- Problem details: For the records that follow, restate each one word for word and leave the images behind.
———
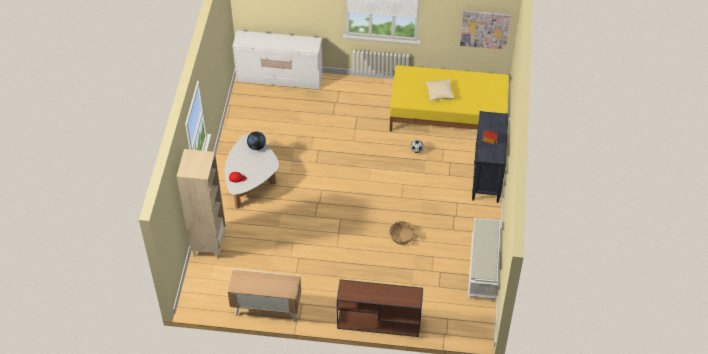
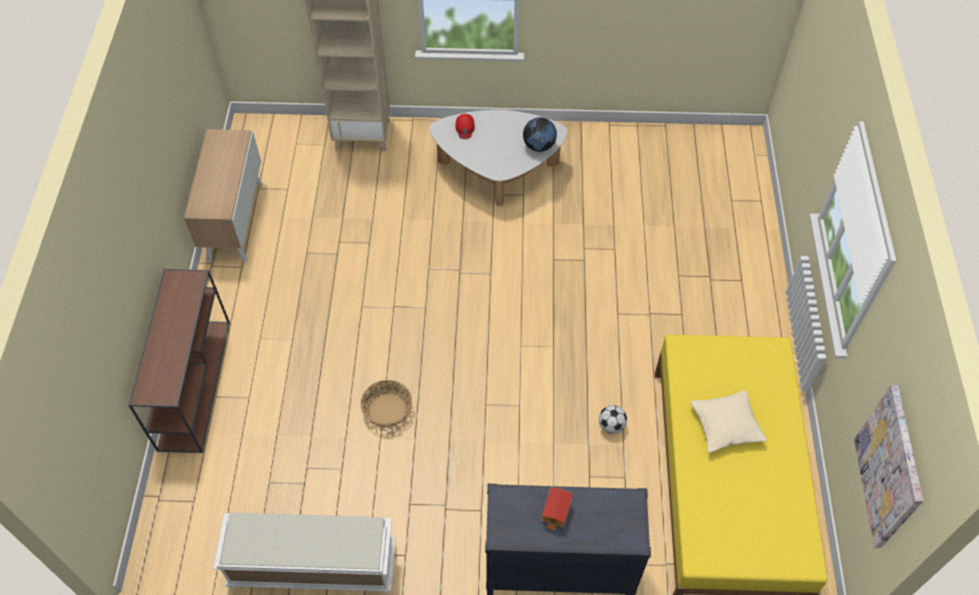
camera: 85 degrees right, 5 degrees up
(280, 79) = (746, 187): white dresser -> none

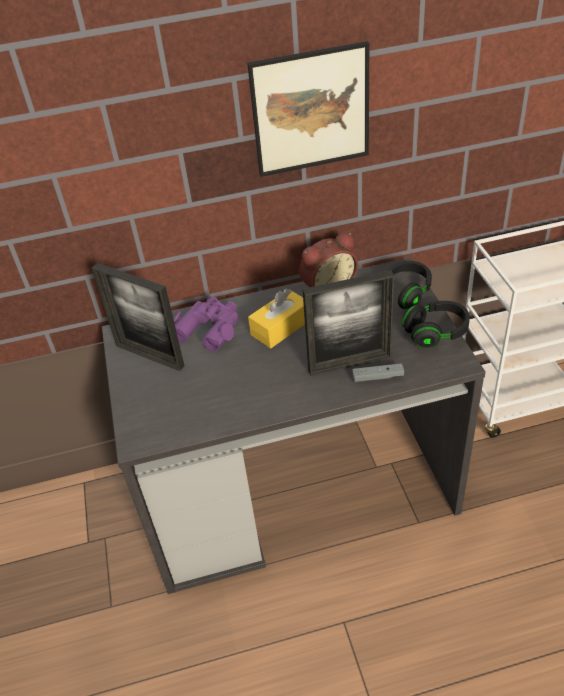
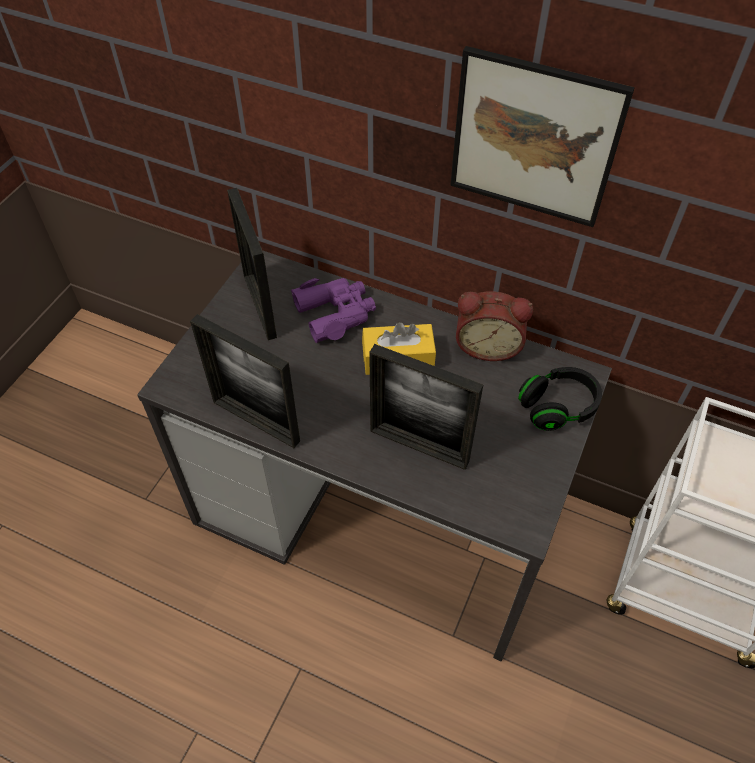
camera: 35 degrees right, 10 degrees up
(227, 420) = (256, 421): none -> picture frame
(378, 377) = (430, 481): grey game controller -> none
(436, 333) = (540, 476): black headphones -> none

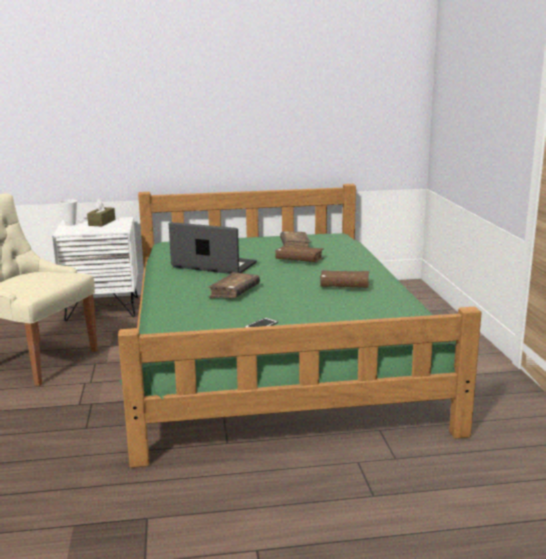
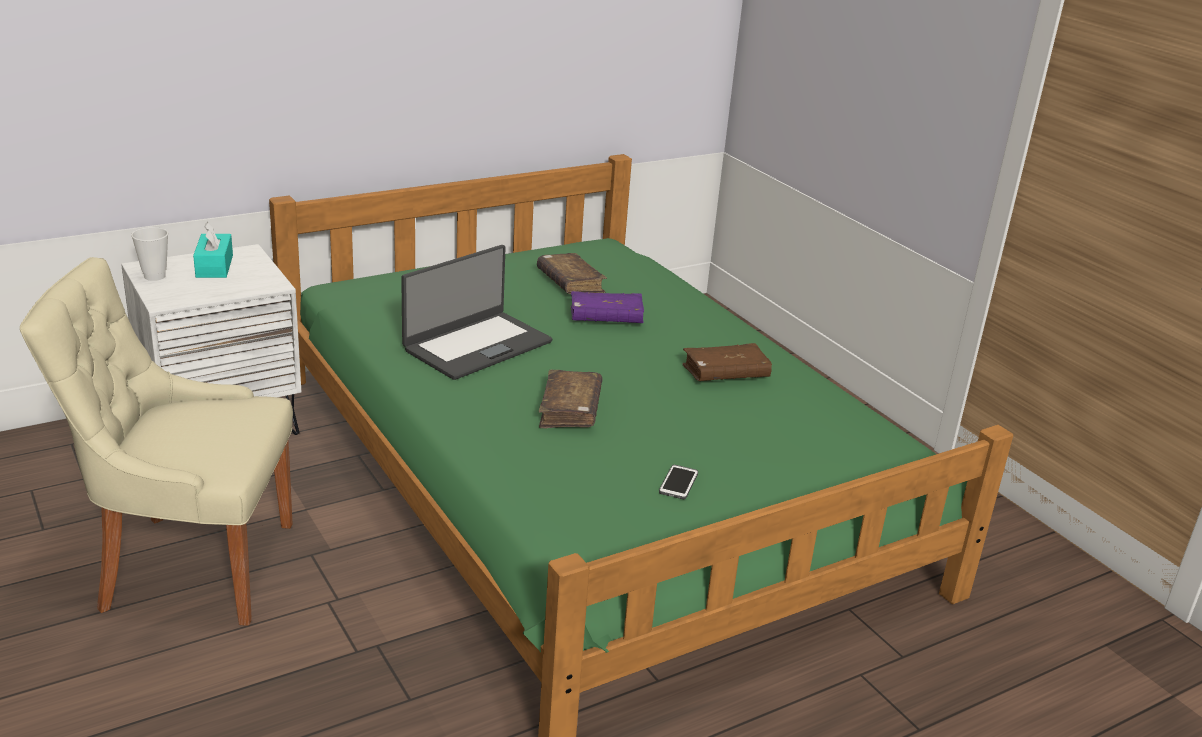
camera: 25 degrees left, 10 degrees up
(102, 222) = (214, 266): brown tissue box -> turquoise tissue box
(213, 265) = (476, 345): laptop -> laptop turned 135 degrees clockwise
(299, 260) = (606, 318): brown book -> purple book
———
- Expected answer:
camera: 85 degrees right, 5 degrees up
(280, 79) = (746, 187): white dresser -> none

camera: 35 degrees right, 10 degrees up
(227, 420) = (256, 421): none -> picture frame
(378, 377) = (430, 481): grey game controller -> none
(436, 333) = (540, 476): black headphones -> none

camera: 25 degrees left, 10 degrees up
(102, 222) = (214, 266): brown tissue box -> turquoise tissue box
(213, 265) = (476, 345): laptop -> laptop turned 135 degrees clockwise
(299, 260) = (606, 318): brown book -> purple book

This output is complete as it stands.